━━ INPUT
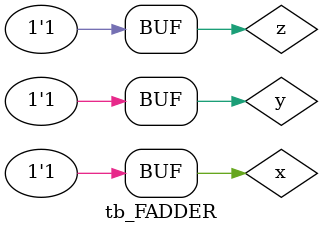
<source format=v>
`include "FADDER_1_beh.v"
module tb_FADDER;	
	reg x,y,z;
	wire s,c;
	FADDER_1_beh fl(x,y,z,s,c);
	initial
	$monitor(,$time,"x=%b,y=%b,z=%b,s=%b,c=%b",x,y,z,s,c);
	initial
	begin
	#0 x=1'b0;y=1'b0;z=1'b0;
	#4 x=1'b1;y=1'b0;z=1'b0;
	#4 x=1'b0;y=1'b1;z=1'b0;
	#4 x=1'b1;y=1'b1;z=1'b0;
	#4 x=1'b0;y=1'b0;z=1'b1;
	#4 x=1'b1;y=1'b0;z=1'b1;
	#4 x=1'b0;y=1'b1;z=1'b1;
	#4 x=1'b1;y=1'b1;z=1'b1;
	end
endmodule
</source>
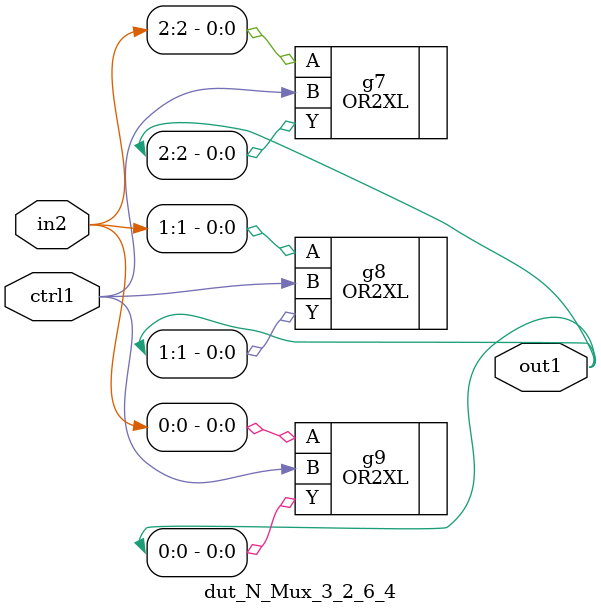
<source format=v>
`timescale 1ps / 1ps


module dut_N_Mux_3_2_6_4(in2, ctrl1, out1);
  input [2:0] in2;
  input ctrl1;
  output [2:0] out1;
  wire [2:0] in2;
  wire ctrl1;
  wire [2:0] out1;
  OR2XL g7(.A (in2[2]), .B (ctrl1), .Y (out1[2]));
  OR2XL g8(.A (in2[1]), .B (ctrl1), .Y (out1[1]));
  OR2XL g9(.A (in2[0]), .B (ctrl1), .Y (out1[0]));
endmodule



</source>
━━━━
> **REQUEST**:
Filter the entries above down to the lines containing the word "wire".

> **RESULT**:
	wire s,c;
  wire [2:0] in2;
  wire ctrl1;
  wire [2:0] out1;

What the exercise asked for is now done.